Selected excerpt
%%

# Wont Eat.. :(



## Gwapings (May 3, 2010)

Hi guys, i just bought 3 piranhas and damn, its really expensive... i was excited to see them feast on meat but when i put it on my tank, i was disappointed and worried because they wont eat!! its been like 4 days now, but still they seem to be scared on me, every time i get near my tank they just panic and swim crashing into my tank, they're like 5-6 inch now... what should i feed them and how long will this take? pls help me, what should i do, im worried that they might die...









thanks!!


----------



## JoeDizzleMPLS (Nov 5, 2007)

It's not unusual for new piranhas to avoid eating while they are settling into a new tank... To give us a better idea of the situation, what kind of piranhas did you get, what size tank, and what have you been trying to feed them?

To answer your question, I'd stick with raw shrimp, tilapia, catfish cod, haddock, or pollock and maybe a high quality pellet.

I'm gonna move this to Feeding and Nutrition...


----------



## Murphy18 (Oct 17, 2008)

Its really common for new P's to skip eating for a bit, you cant say for sure how long it will take for them to eat, sometimes days, weeks and even months, but this is quite rare. Try offering some of the different foods Joe has mentioned, maybe every 2-3 days. They should also feel alot more secure feeding when the lights go out, so dump some fish in before you hit the sack, 9/10 it will be gone in the morning. They will come around sooner rather than later i'm sure, patience is key. Also you may wanna get your water parameters checked and post them up to see if theres any problems.


----------



## Gwapings (May 3, 2010)

i have bought a RBP's 3 of them, my tank is 50gal and im trying to feed them gold fish..  and super worms... but they dont eat.. hmmm what about getting near to them? how long do you think will they be scared to people, my brothers and friends always looks at them and they always get scared... what do you think of that? im scared that they will never get used to their home when a lot of people looks at them,... will they still get at least friendly and just like a dog thats always wagging their tails when they see their owner?


----------



## Murphy18 (Oct 17, 2008)

Gwapings said:


> i have bought a RBP's 3 of them, my tank is 50gal and im trying to feed them gold fish..  and super worms... but they dont eat.. hmmm what about getting near to them? how long do you think will they be scared to people, my brothers and friends always looks at them and they always get scared... what do you think of that? im scared that they will never get used to their home when a lot of people looks at them,... will they still get at least friendly and just like a dog thats always wagging their tails when they see their owner?

%%

Dataset excerpts
%%

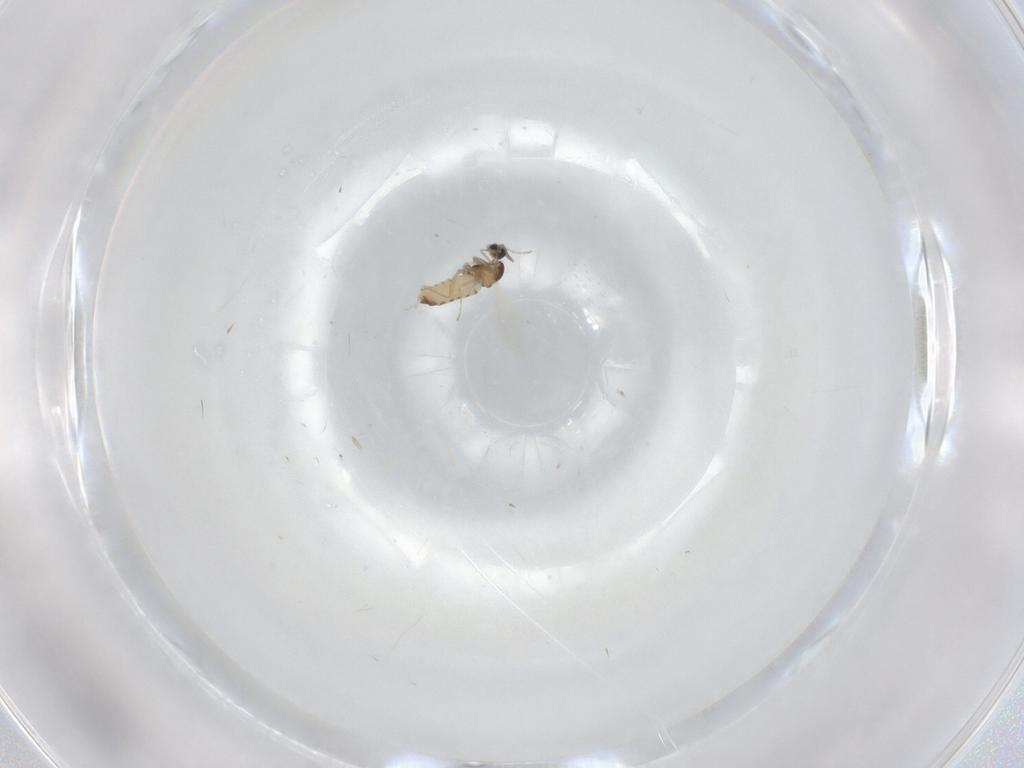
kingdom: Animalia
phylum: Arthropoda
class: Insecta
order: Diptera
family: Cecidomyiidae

%%
%%

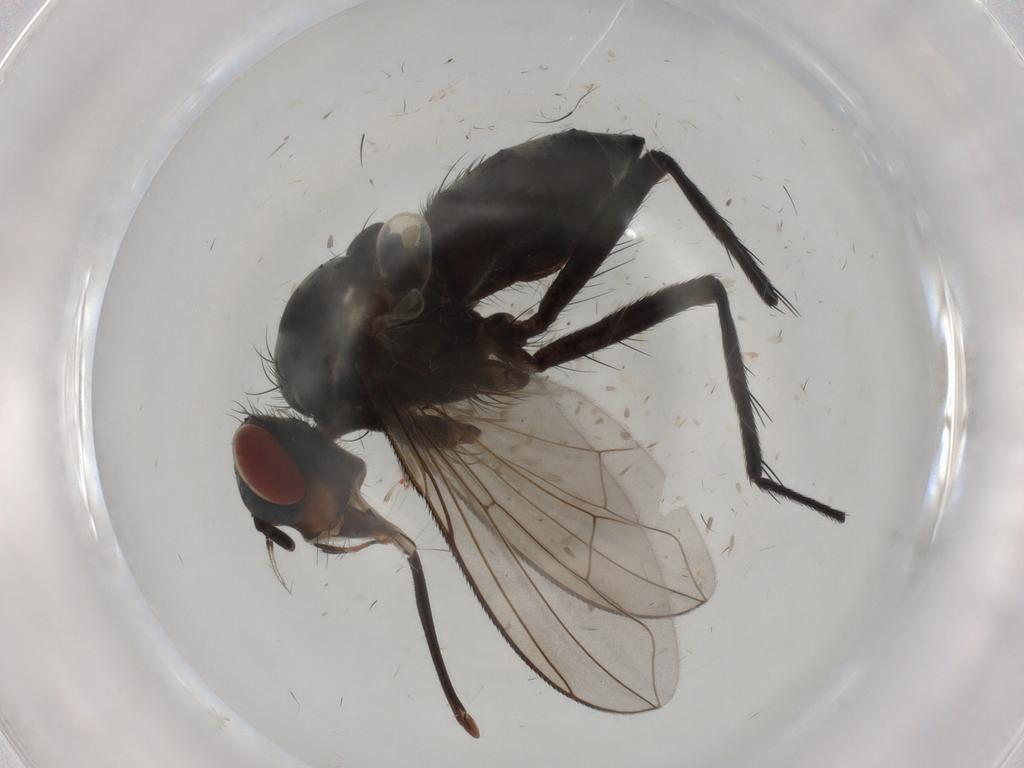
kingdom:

%%
%%

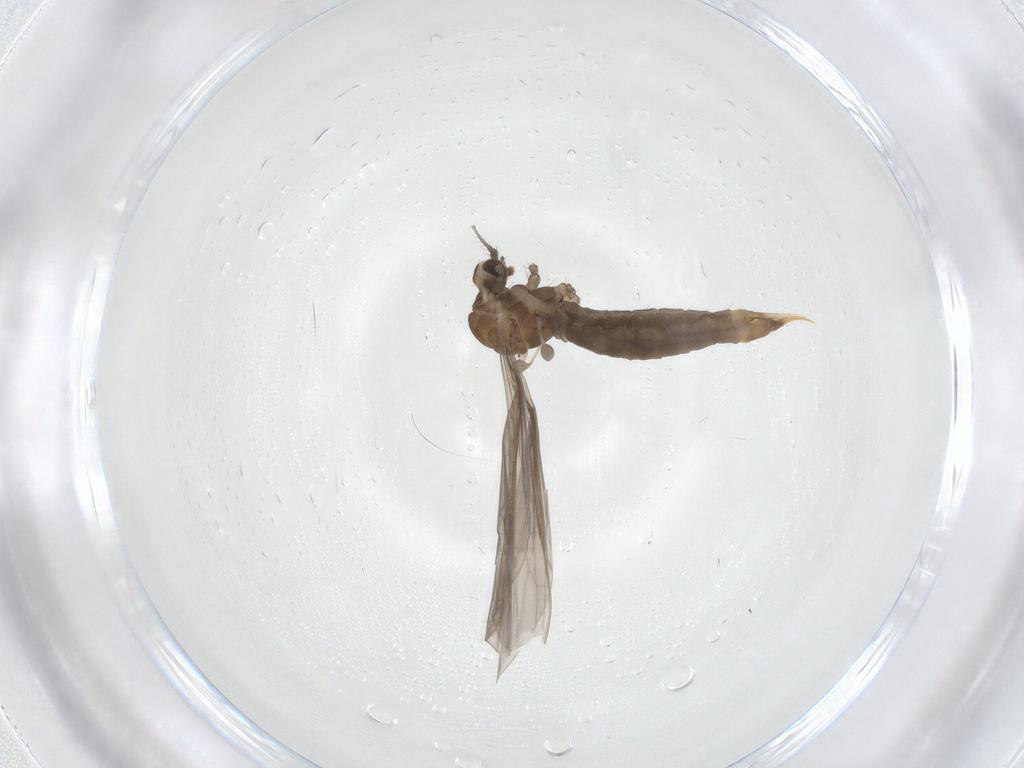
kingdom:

%%

Task objective
Output the passage of the piranha feeding thread between "It's not unusual" and "high quality pellet.", inclusive, with every word unchanged. The lines above stand apart from the piranha thread and are separate material.

Response to the task
It's not unusual for new piranhas to avoid eating while they are settling into a new tank... To give us a better idea of the situation, what kind of piranhas did you get, what size tank, and what have you been trying to feed them?

To answer your question, I'd stick with raw shrimp, tilapia, catfish cod, haddock, or pollock and maybe a high quality pellet.